The records follow. Transcribe only the lines from the line containing "fruit basket: present" through the end, both ends included, and leave out the pictures.

____________________

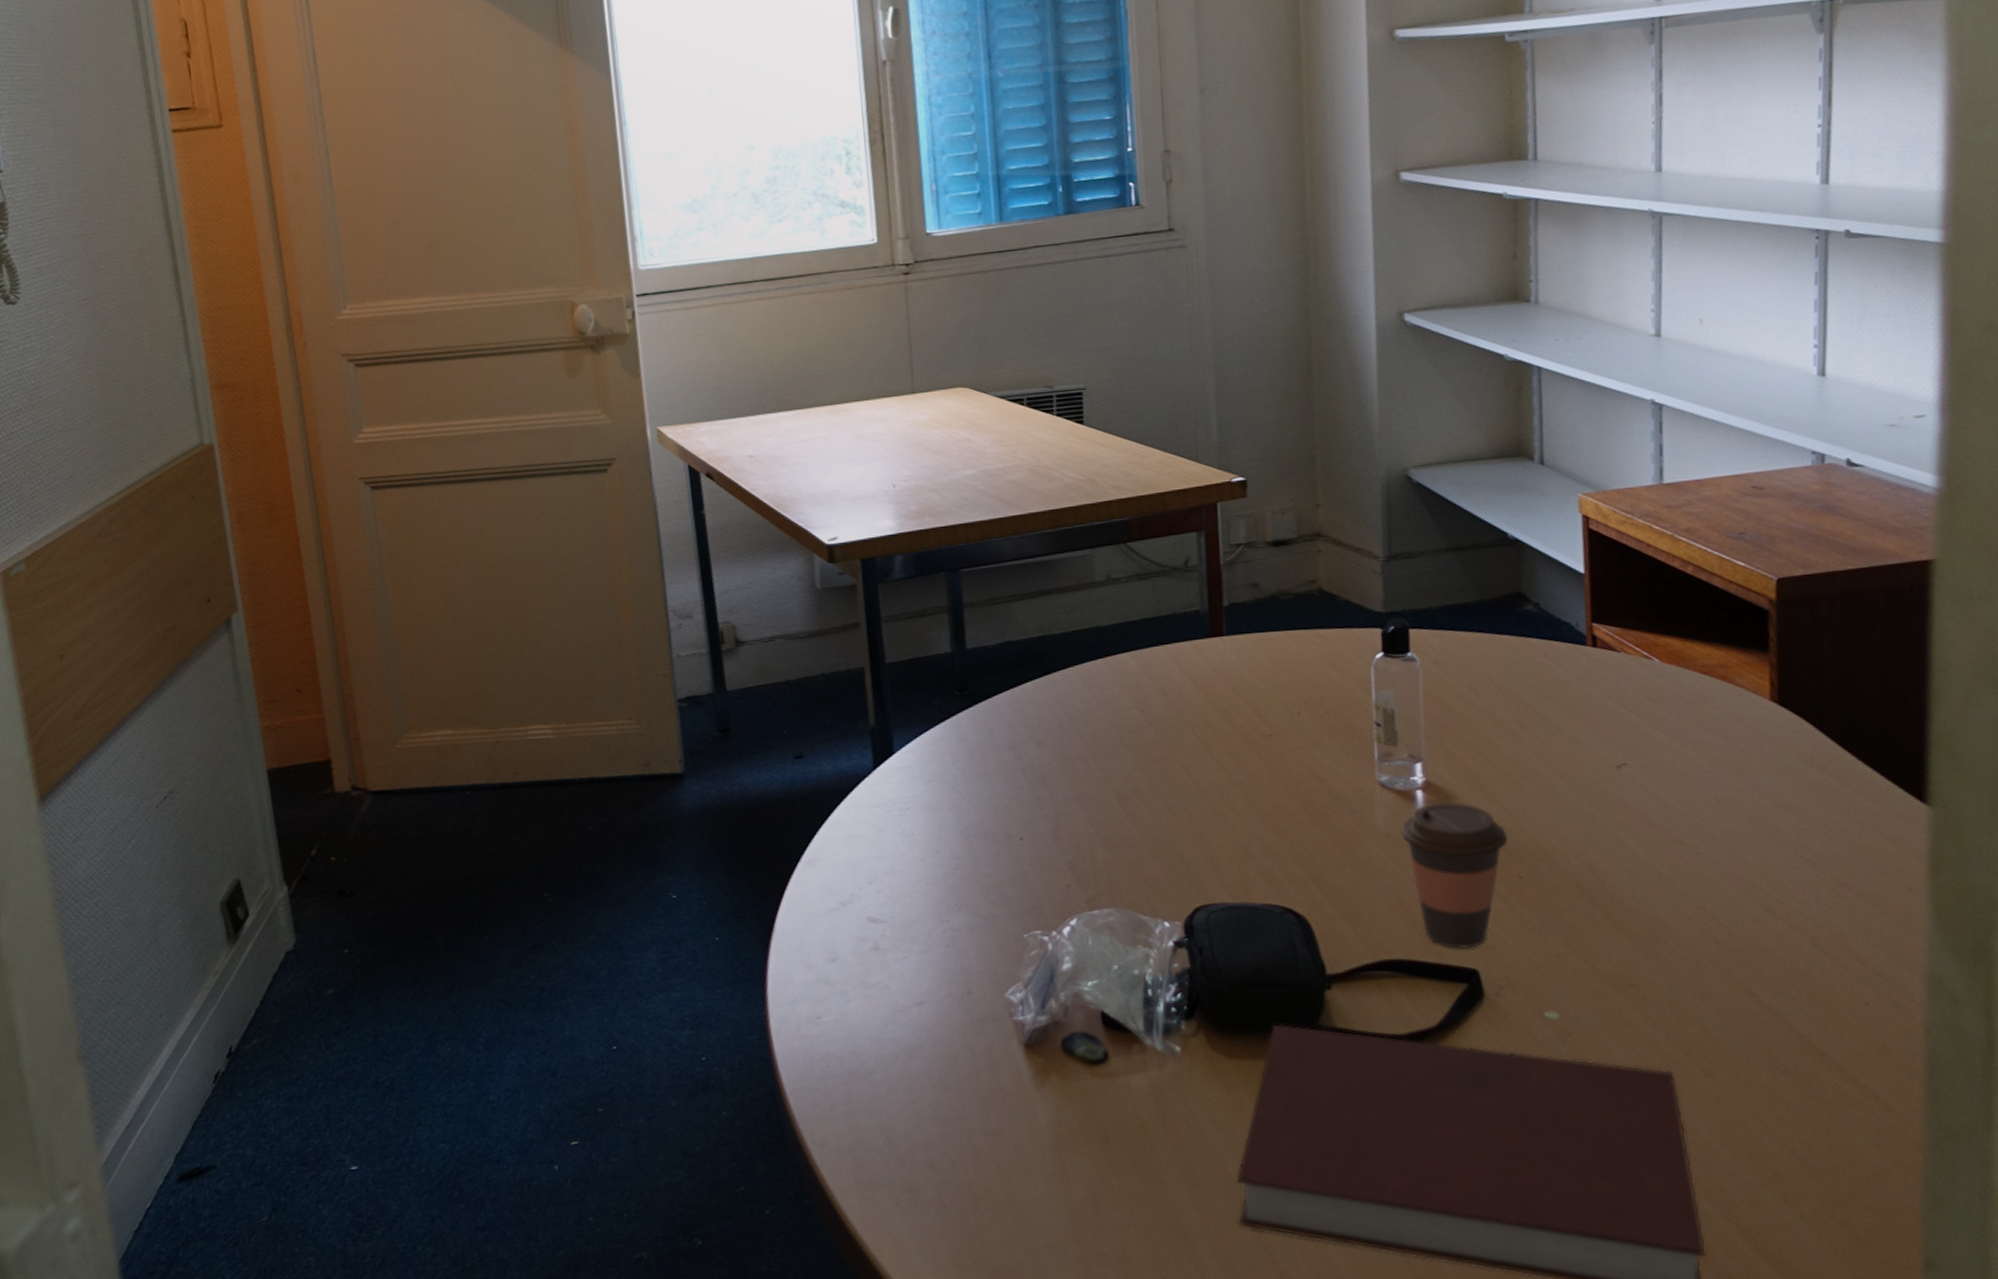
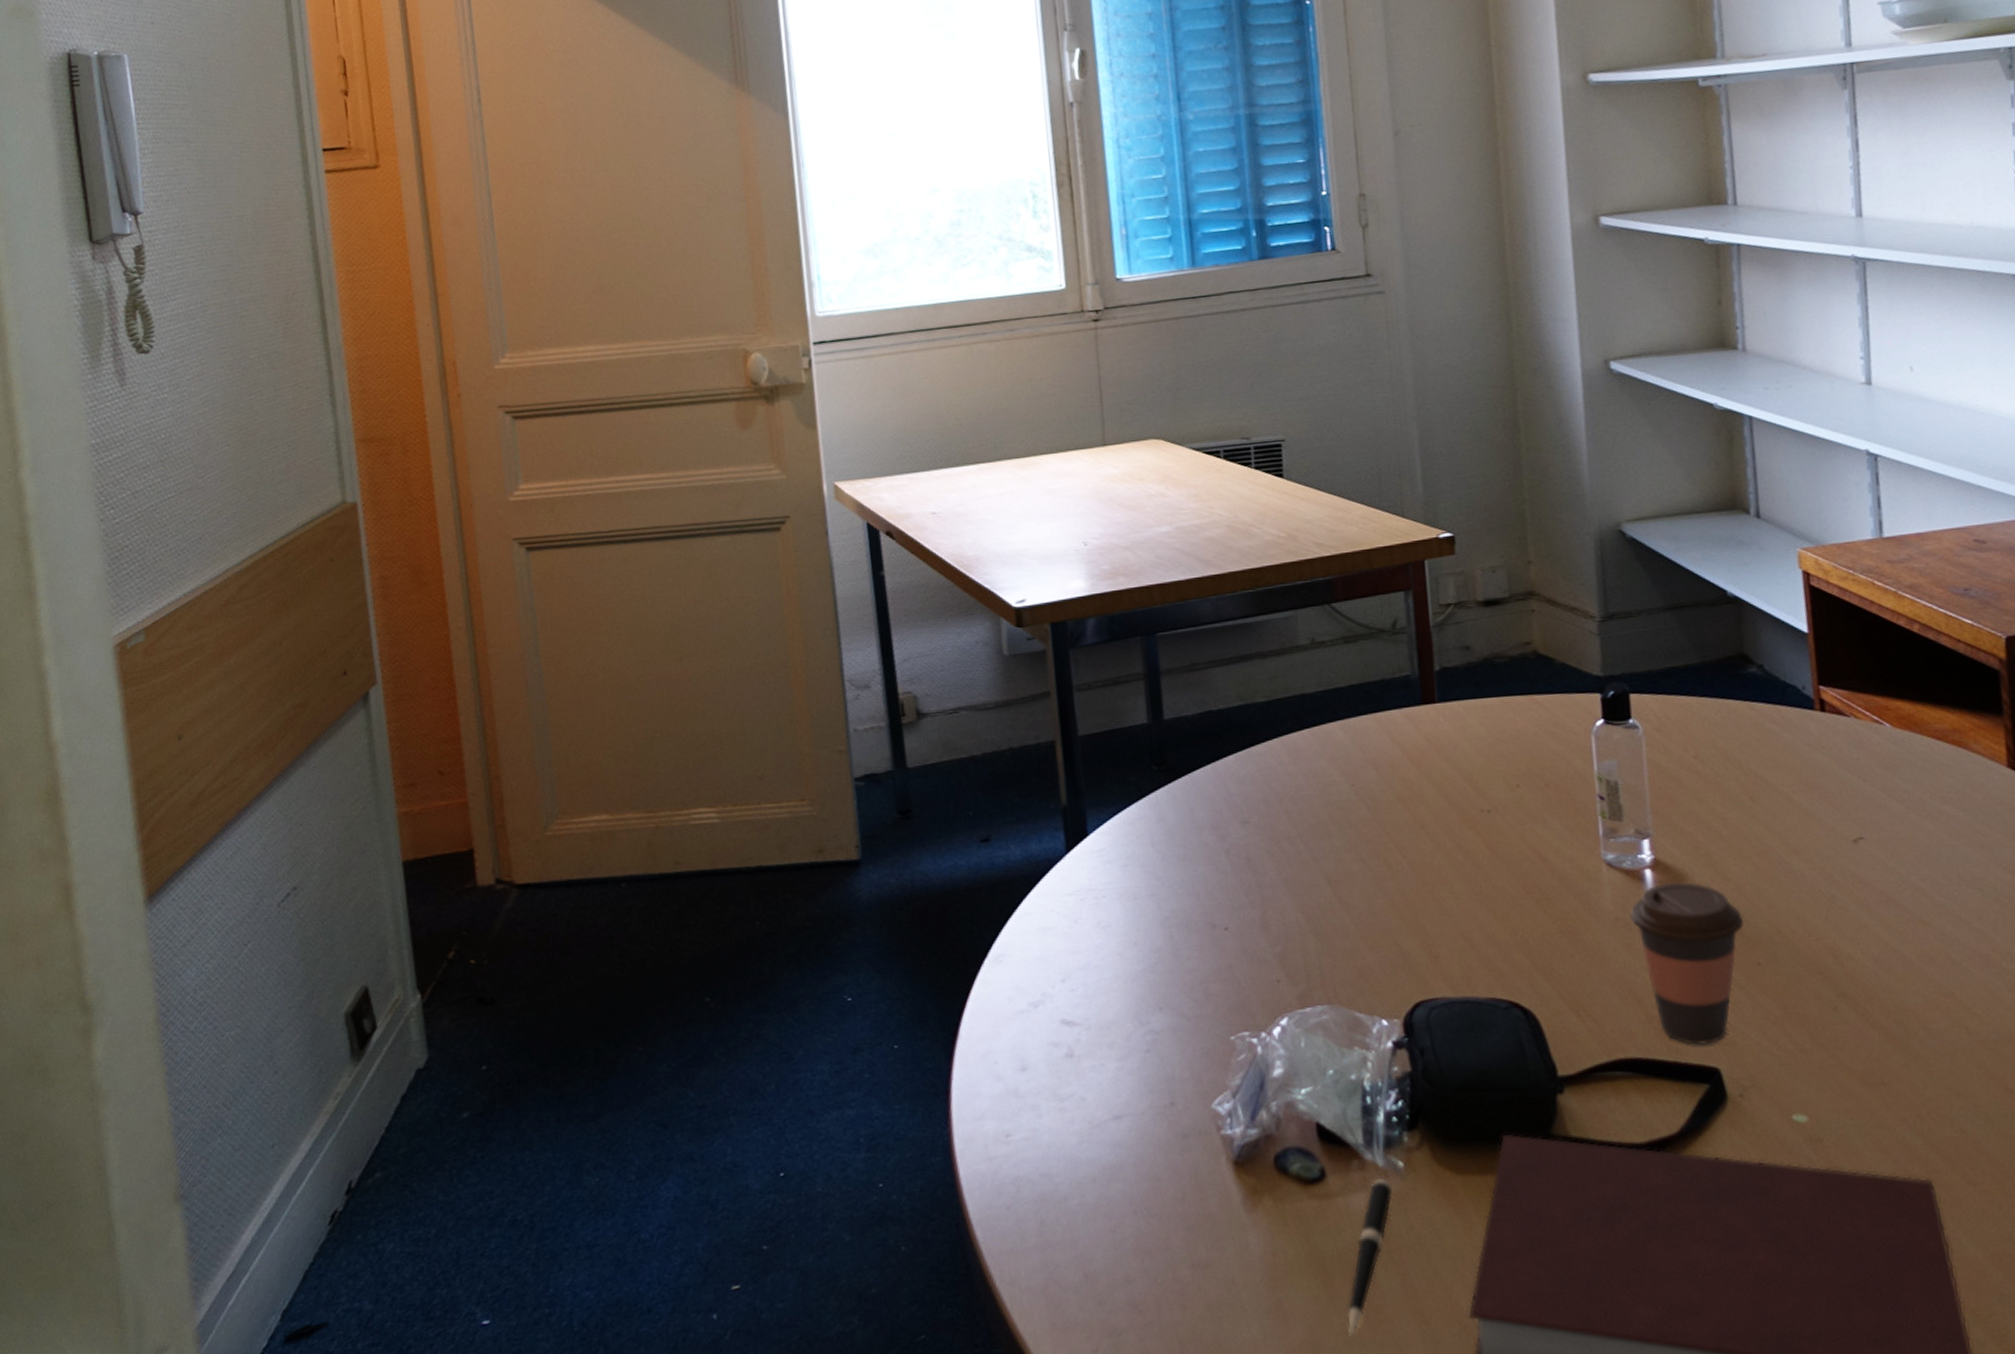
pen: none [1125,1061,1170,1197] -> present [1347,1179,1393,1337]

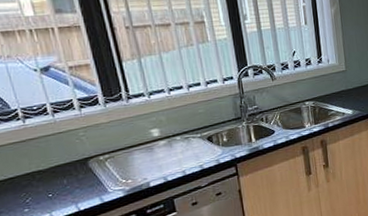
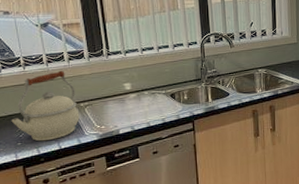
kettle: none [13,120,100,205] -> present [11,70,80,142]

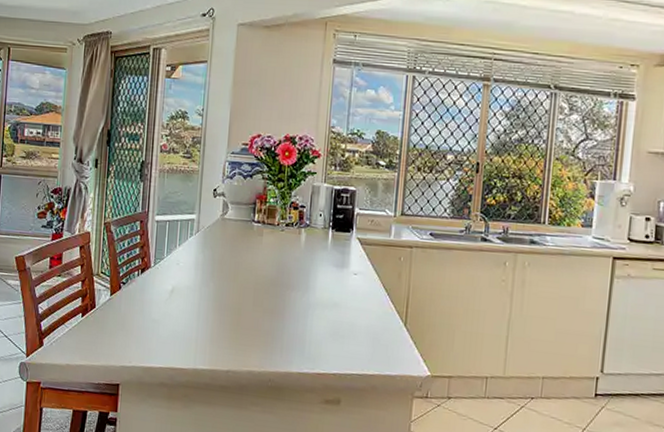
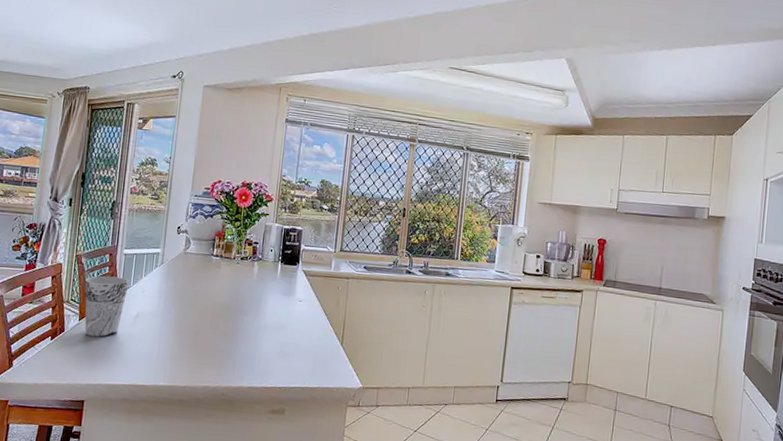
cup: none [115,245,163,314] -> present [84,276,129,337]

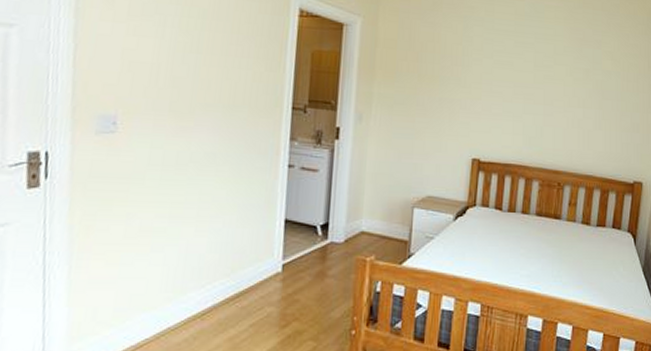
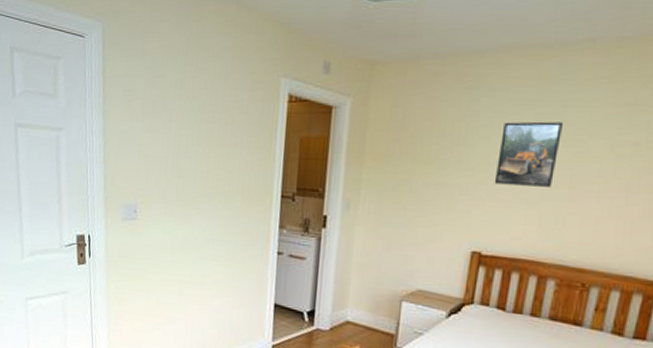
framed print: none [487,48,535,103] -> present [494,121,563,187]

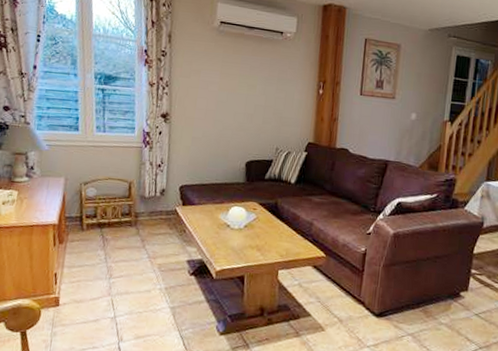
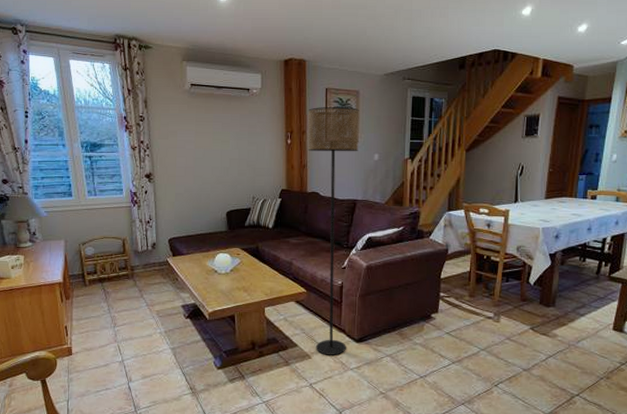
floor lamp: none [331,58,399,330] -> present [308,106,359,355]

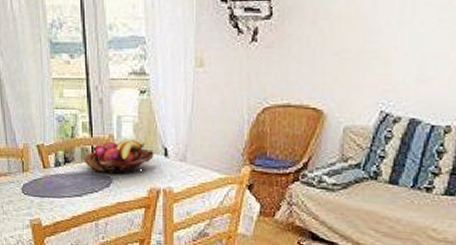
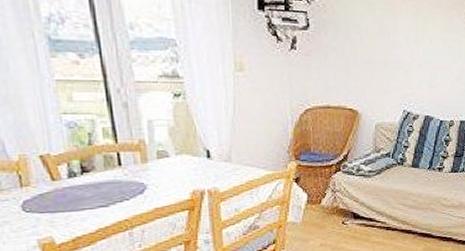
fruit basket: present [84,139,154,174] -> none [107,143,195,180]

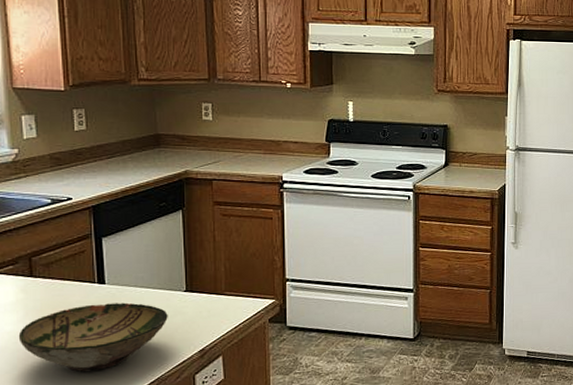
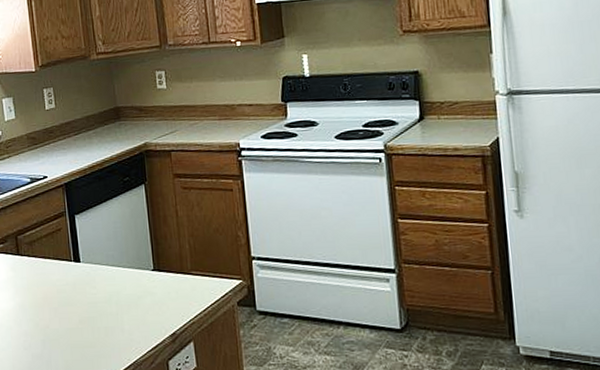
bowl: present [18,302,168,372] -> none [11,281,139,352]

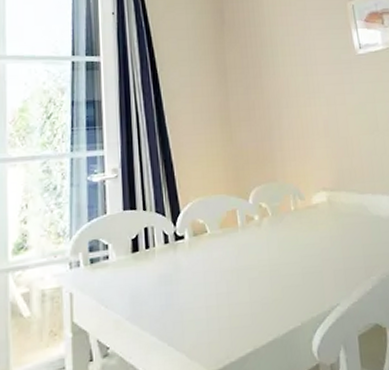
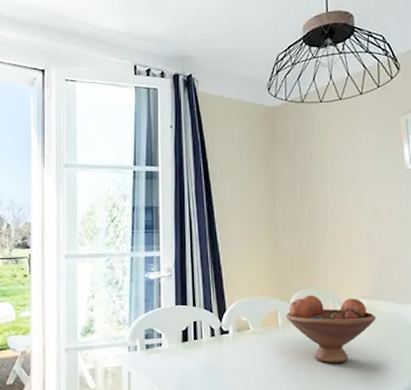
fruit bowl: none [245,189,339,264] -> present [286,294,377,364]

____________________

▶ [ANSWER AREA]
fruit basket: present [84,139,154,174] -> none [107,143,195,180]

bowl: present [18,302,168,372] -> none [11,281,139,352]

fruit bowl: none [245,189,339,264] -> present [286,294,377,364]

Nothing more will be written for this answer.